§ **ABOUT THIS TASK**:
Images are to be omitted, and the rest of the records reproduced exactly.

START DATA SUPPLIED

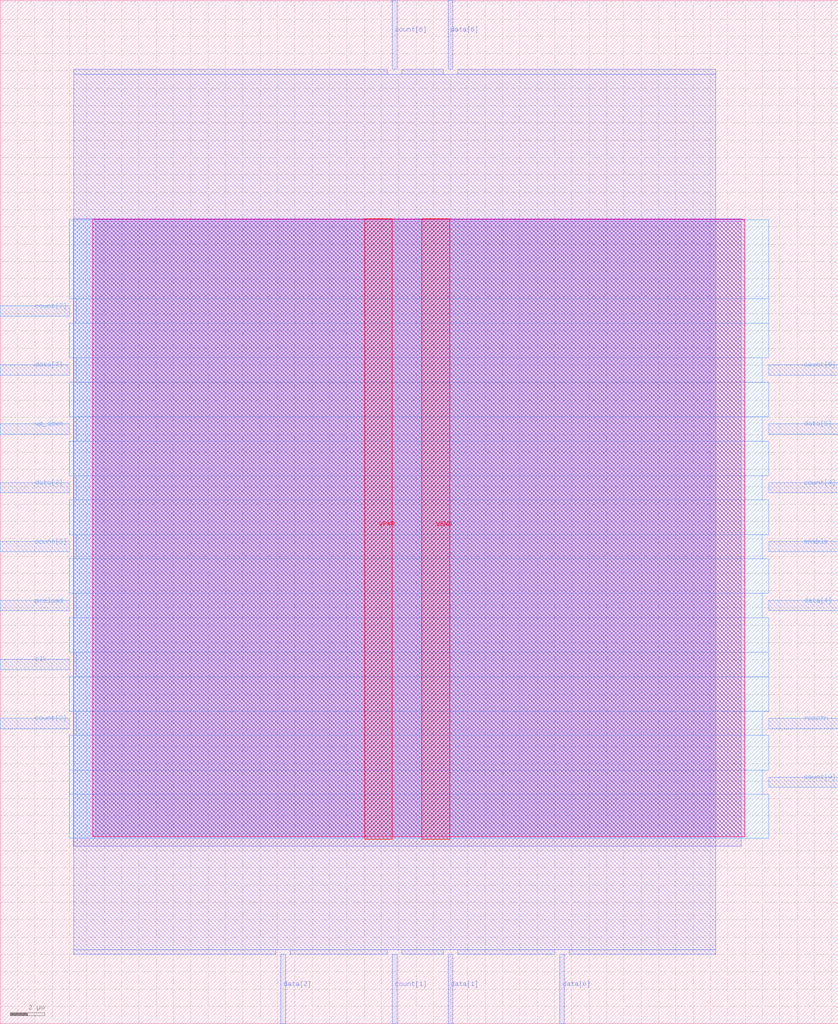
<source format=lef>
VERSION 5.7 ;
  NOWIREEXTENSIONATPIN ON ;
  DIVIDERCHAR "/" ;
  BUSBITCHARS "[]" ;
MACRO counter
  CLASS BLOCK ;
  FOREIGN counter ;
  ORIGIN 0.000 0.000 ;
  SIZE 48.375 BY 59.095 ;
  PIN VGND
    DIRECTION INOUT ;
    USE GROUND ;
    PORT
      LAYER met4 ;
        RECT 24.340 10.640 25.940 46.480 ;
    END
  END VGND
  PIN VPWR
    DIRECTION INOUT ;
    USE POWER ;
    PORT
      LAYER met4 ;
        RECT 21.040 10.640 22.640 46.480 ;
    END
  END VPWR
  PIN clk
    DIRECTION INPUT ;
    USE SIGNAL ;
    ANTENNAGATEAREA 0.852000 ;
    PORT
      LAYER met3 ;
        RECT 0.000 20.440 4.000 21.040 ;
    END
  END clk
  PIN count[0]
    DIRECTION OUTPUT ;
    USE SIGNAL ;
    ANTENNADIFFAREA 0.340600 ;
    PORT
      LAYER met3 ;
        RECT 44.375 13.640 48.375 14.240 ;
    END
  END count[0]
  PIN count[1]
    DIRECTION OUTPUT ;
    USE SIGNAL ;
    ANTENNADIFFAREA 0.340600 ;
    PORT
      LAYER met2 ;
        RECT 22.630 0.000 22.910 4.000 ;
    END
  END count[1]
  PIN count[2]
    DIRECTION OUTPUT ;
    USE SIGNAL ;
    ANTENNADIFFAREA 0.340600 ;
    PORT
      LAYER met3 ;
        RECT 0.000 17.040 4.000 17.640 ;
    END
  END count[2]
  PIN count[3]
    DIRECTION OUTPUT ;
    USE SIGNAL ;
    ANTENNADIFFAREA 0.340600 ;
    PORT
      LAYER met3 ;
        RECT 0.000 27.240 4.000 27.840 ;
    END
  END count[3]
  PIN count[4]
    DIRECTION OUTPUT ;
    USE SIGNAL ;
    ANTENNADIFFAREA 0.340600 ;
    PORT
      LAYER met3 ;
        RECT 44.375 30.640 48.375 31.240 ;
    END
  END count[4]
  PIN count[5]
    DIRECTION OUTPUT ;
    USE SIGNAL ;
    ANTENNADIFFAREA 0.340600 ;
    PORT
      LAYER met3 ;
        RECT 44.375 37.440 48.375 38.040 ;
    END
  END count[5]
  PIN count[6]
    DIRECTION OUTPUT ;
    USE SIGNAL ;
    ANTENNADIFFAREA 0.340600 ;
    PORT
      LAYER met2 ;
        RECT 22.630 55.095 22.910 59.095 ;
    END
  END count[6]
  PIN count[7]
    DIRECTION OUTPUT ;
    USE SIGNAL ;
    ANTENNADIFFAREA 0.340600 ;
    PORT
      LAYER met3 ;
        RECT 0.000 40.840 4.000 41.440 ;
    END
  END count[7]
  PIN data[0]
    DIRECTION INPUT ;
    USE SIGNAL ;
    ANTENNAGATEAREA 0.196500 ;
    PORT
      LAYER met2 ;
        RECT 32.290 0.000 32.570 4.000 ;
    END
  END data[0]
  PIN data[1]
    DIRECTION INPUT ;
    USE SIGNAL ;
    ANTENNAGATEAREA 0.196500 ;
    PORT
      LAYER met2 ;
        RECT 25.850 0.000 26.130 4.000 ;
    END
  END data[1]
  PIN data[2]
    DIRECTION INPUT ;
    USE SIGNAL ;
    ANTENNAGATEAREA 0.196500 ;
    PORT
      LAYER met2 ;
        RECT 16.190 0.000 16.470 4.000 ;
    END
  END data[2]
  PIN data[3]
    DIRECTION INPUT ;
    USE SIGNAL ;
    ANTENNAGATEAREA 0.196500 ;
    PORT
      LAYER met3 ;
        RECT 0.000 30.640 4.000 31.240 ;
    END
  END data[3]
  PIN data[4]
    DIRECTION INPUT ;
    USE SIGNAL ;
    ANTENNAGATEAREA 0.196500 ;
    PORT
      LAYER met3 ;
        RECT 44.375 23.840 48.375 24.440 ;
    END
  END data[4]
  PIN data[5]
    DIRECTION INPUT ;
    USE SIGNAL ;
    ANTENNAGATEAREA 0.196500 ;
    PORT
      LAYER met3 ;
        RECT 44.375 34.040 48.375 34.640 ;
    END
  END data[5]
  PIN data[6]
    DIRECTION INPUT ;
    USE SIGNAL ;
    ANTENNAGATEAREA 0.196500 ;
    PORT
      LAYER met2 ;
        RECT 25.850 55.095 26.130 59.095 ;
    END
  END data[6]
  PIN data[7]
    DIRECTION INPUT ;
    USE SIGNAL ;
    ANTENNAGATEAREA 0.196500 ;
    PORT
      LAYER met3 ;
        RECT 0.000 37.440 4.000 38.040 ;
    END
  END data[7]
  PIN enable
    DIRECTION INPUT ;
    USE SIGNAL ;
    ANTENNAGATEAREA 0.196500 ;
    PORT
      LAYER met3 ;
        RECT 44.375 27.240 48.375 27.840 ;
    END
  END enable
  PIN preload
    DIRECTION INPUT ;
    USE SIGNAL ;
    ANTENNAGATEAREA 0.159000 ;
    PORT
      LAYER met3 ;
        RECT 0.000 23.840 4.000 24.440 ;
    END
  END preload
  PIN resetn
    DIRECTION INPUT ;
    USE SIGNAL ;
    ANTENNAGATEAREA 0.159000 ;
    PORT
      LAYER met3 ;
        RECT 44.375 17.040 48.375 17.640 ;
    END
  END resetn
  PIN up_down
    DIRECTION INPUT ;
    USE SIGNAL ;
    ANTENNAGATEAREA 0.213000 ;
    PORT
      LAYER met3 ;
        RECT 0.000 34.040 4.000 34.640 ;
    END
  END up_down
  OBS
      LAYER nwell ;
        RECT 5.330 10.795 42.970 46.430 ;
      LAYER li1 ;
        RECT 5.520 10.795 42.780 46.325 ;
      LAYER met1 ;
        RECT 4.210 10.240 42.780 46.480 ;
      LAYER met2 ;
        RECT 4.230 54.815 22.350 55.095 ;
        RECT 23.190 54.815 25.570 55.095 ;
        RECT 26.410 54.815 41.310 55.095 ;
        RECT 4.230 4.280 41.310 54.815 ;
        RECT 4.230 4.000 15.910 4.280 ;
        RECT 16.750 4.000 22.350 4.280 ;
        RECT 23.190 4.000 25.570 4.280 ;
        RECT 26.410 4.000 32.010 4.280 ;
        RECT 32.850 4.000 41.310 4.280 ;
      LAYER met3 ;
        RECT 3.990 41.840 44.375 46.405 ;
        RECT 4.400 40.440 44.375 41.840 ;
        RECT 3.990 38.440 44.375 40.440 ;
        RECT 4.400 37.040 43.975 38.440 ;
        RECT 3.990 35.040 44.375 37.040 ;
        RECT 4.400 33.640 43.975 35.040 ;
        RECT 3.990 31.640 44.375 33.640 ;
        RECT 4.400 30.240 43.975 31.640 ;
        RECT 3.990 28.240 44.375 30.240 ;
        RECT 4.400 26.840 43.975 28.240 ;
        RECT 3.990 24.840 44.375 26.840 ;
        RECT 4.400 23.440 43.975 24.840 ;
        RECT 3.990 21.440 44.375 23.440 ;
        RECT 4.400 20.040 44.375 21.440 ;
        RECT 3.990 18.040 44.375 20.040 ;
        RECT 4.400 16.640 43.975 18.040 ;
        RECT 3.990 14.640 44.375 16.640 ;
        RECT 3.990 13.240 43.975 14.640 ;
        RECT 3.990 10.715 44.375 13.240 ;
  END
END counter
END LIBRARY


</source>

END DATA SUPPLIED

§ **OUTPUT OF THE EXERCISE**:
<source format=lef>
VERSION 5.7 ;
  NOWIREEXTENSIONATPIN ON ;
  DIVIDERCHAR "/" ;
  BUSBITCHARS "[]" ;
MACRO counter
  CLASS BLOCK ;
  FOREIGN counter ;
  ORIGIN 0.000 0.000 ;
  SIZE 48.375 BY 59.095 ;
  PIN VGND
    DIRECTION INOUT ;
    USE GROUND ;
    PORT
      LAYER met4 ;
        RECT 24.340 10.640 25.940 46.480 ;
    END
  END VGND
  PIN VPWR
    DIRECTION INOUT ;
    USE POWER ;
    PORT
      LAYER met4 ;
        RECT 21.040 10.640 22.640 46.480 ;
    END
  END VPWR
  PIN clk
    DIRECTION INPUT ;
    USE SIGNAL ;
    ANTENNAGATEAREA 0.852000 ;
    PORT
      LAYER met3 ;
        RECT 0.000 20.440 4.000 21.040 ;
    END
  END clk
  PIN count[0]
    DIRECTION OUTPUT ;
    USE SIGNAL ;
    ANTENNADIFFAREA 0.340600 ;
    PORT
      LAYER met3 ;
        RECT 44.375 13.640 48.375 14.240 ;
    END
  END count[0]
  PIN count[1]
    DIRECTION OUTPUT ;
    USE SIGNAL ;
    ANTENNADIFFAREA 0.340600 ;
    PORT
      LAYER met2 ;
        RECT 22.630 0.000 22.910 4.000 ;
    END
  END count[1]
  PIN count[2]
    DIRECTION OUTPUT ;
    USE SIGNAL ;
    ANTENNADIFFAREA 0.340600 ;
    PORT
      LAYER met3 ;
        RECT 0.000 17.040 4.000 17.640 ;
    END
  END count[2]
  PIN count[3]
    DIRECTION OUTPUT ;
    USE SIGNAL ;
    ANTENNADIFFAREA 0.340600 ;
    PORT
      LAYER met3 ;
        RECT 0.000 27.240 4.000 27.840 ;
    END
  END count[3]
  PIN count[4]
    DIRECTION OUTPUT ;
    USE SIGNAL ;
    ANTENNADIFFAREA 0.340600 ;
    PORT
      LAYER met3 ;
        RECT 44.375 30.640 48.375 31.240 ;
    END
  END count[4]
  PIN count[5]
    DIRECTION OUTPUT ;
    USE SIGNAL ;
    ANTENNADIFFAREA 0.340600 ;
    PORT
      LAYER met3 ;
        RECT 44.375 37.440 48.375 38.040 ;
    END
  END count[5]
  PIN count[6]
    DIRECTION OUTPUT ;
    USE SIGNAL ;
    ANTENNADIFFAREA 0.340600 ;
    PORT
      LAYER met2 ;
        RECT 22.630 55.095 22.910 59.095 ;
    END
  END count[6]
  PIN count[7]
    DIRECTION OUTPUT ;
    USE SIGNAL ;
    ANTENNADIFFAREA 0.340600 ;
    PORT
      LAYER met3 ;
        RECT 0.000 40.840 4.000 41.440 ;
    END
  END count[7]
  PIN data[0]
    DIRECTION INPUT ;
    USE SIGNAL ;
    ANTENNAGATEAREA 0.196500 ;
    PORT
      LAYER met2 ;
        RECT 32.290 0.000 32.570 4.000 ;
    END
  END data[0]
  PIN data[1]
    DIRECTION INPUT ;
    USE SIGNAL ;
    ANTENNAGATEAREA 0.196500 ;
    PORT
      LAYER met2 ;
        RECT 25.850 0.000 26.130 4.000 ;
    END
  END data[1]
  PIN data[2]
    DIRECTION INPUT ;
    USE SIGNAL ;
    ANTENNAGATEAREA 0.196500 ;
    PORT
      LAYER met2 ;
        RECT 16.190 0.000 16.470 4.000 ;
    END
  END data[2]
  PIN data[3]
    DIRECTION INPUT ;
    USE SIGNAL ;
    ANTENNAGATEAREA 0.196500 ;
    PORT
      LAYER met3 ;
        RECT 0.000 30.640 4.000 31.240 ;
    END
  END data[3]
  PIN data[4]
    DIRECTION INPUT ;
    USE SIGNAL ;
    ANTENNAGATEAREA 0.196500 ;
    PORT
      LAYER met3 ;
        RECT 44.375 23.840 48.375 24.440 ;
    END
  END data[4]
  PIN data[5]
    DIRECTION INPUT ;
    USE SIGNAL ;
    ANTENNAGATEAREA 0.196500 ;
    PORT
      LAYER met3 ;
        RECT 44.375 34.040 48.375 34.640 ;
    END
  END data[5]
  PIN data[6]
    DIRECTION INPUT ;
    USE SIGNAL ;
    ANTENNAGATEAREA 0.196500 ;
    PORT
      LAYER met2 ;
        RECT 25.850 55.095 26.130 59.095 ;
    END
  END data[6]
  PIN data[7]
    DIRECTION INPUT ;
    USE SIGNAL ;
    ANTENNAGATEAREA 0.196500 ;
    PORT
      LAYER met3 ;
        RECT 0.000 37.440 4.000 38.040 ;
    END
  END data[7]
  PIN enable
    DIRECTION INPUT ;
    USE SIGNAL ;
    ANTENNAGATEAREA 0.196500 ;
    PORT
      LAYER met3 ;
        RECT 44.375 27.240 48.375 27.840 ;
    END
  END enable
  PIN preload
    DIRECTION INPUT ;
    USE SIGNAL ;
    ANTENNAGATEAREA 0.159000 ;
    PORT
      LAYER met3 ;
        RECT 0.000 23.840 4.000 24.440 ;
    END
  END preload
  PIN resetn
    DIRECTION INPUT ;
    USE SIGNAL ;
    ANTENNAGATEAREA 0.159000 ;
    PORT
      LAYER met3 ;
        RECT 44.375 17.040 48.375 17.640 ;
    END
  END resetn
  PIN up_down
    DIRECTION INPUT ;
    USE SIGNAL ;
    ANTENNAGATEAREA 0.213000 ;
    PORT
      LAYER met3 ;
        RECT 0.000 34.040 4.000 34.640 ;
    END
  END up_down
  OBS
      LAYER nwell ;
        RECT 5.330 10.795 42.970 46.430 ;
      LAYER li1 ;
        RECT 5.520 10.795 42.780 46.325 ;
      LAYER met1 ;
        RECT 4.210 10.240 42.780 46.480 ;
      LAYER met2 ;
        RECT 4.230 54.815 22.350 55.095 ;
        RECT 23.190 54.815 25.570 55.095 ;
        RECT 26.410 54.815 41.310 55.095 ;
        RECT 4.230 4.280 41.310 54.815 ;
        RECT 4.230 4.000 15.910 4.280 ;
        RECT 16.750 4.000 22.350 4.280 ;
        RECT 23.190 4.000 25.570 4.280 ;
        RECT 26.410 4.000 32.010 4.280 ;
        RECT 32.850 4.000 41.310 4.280 ;
      LAYER met3 ;
        RECT 3.990 41.840 44.375 46.405 ;
        RECT 4.400 40.440 44.375 41.840 ;
        RECT 3.990 38.440 44.375 40.440 ;
        RECT 4.400 37.040 43.975 38.440 ;
        RECT 3.990 35.040 44.375 37.040 ;
        RECT 4.400 33.640 43.975 35.040 ;
        RECT 3.990 31.640 44.375 33.640 ;
        RECT 4.400 30.240 43.975 31.640 ;
        RECT 3.990 28.240 44.375 30.240 ;
        RECT 4.400 26.840 43.975 28.240 ;
        RECT 3.990 24.840 44.375 26.840 ;
        RECT 4.400 23.440 43.975 24.840 ;
        RECT 3.990 21.440 44.375 23.440 ;
        RECT 4.400 20.040 44.375 21.440 ;
        RECT 3.990 18.040 44.375 20.040 ;
        RECT 4.400 16.640 43.975 18.040 ;
        RECT 3.990 14.640 44.375 16.640 ;
        RECT 3.990 13.240 43.975 14.640 ;
        RECT 3.990 10.715 44.375 13.240 ;
  END
END counter
END LIBRARY


</source>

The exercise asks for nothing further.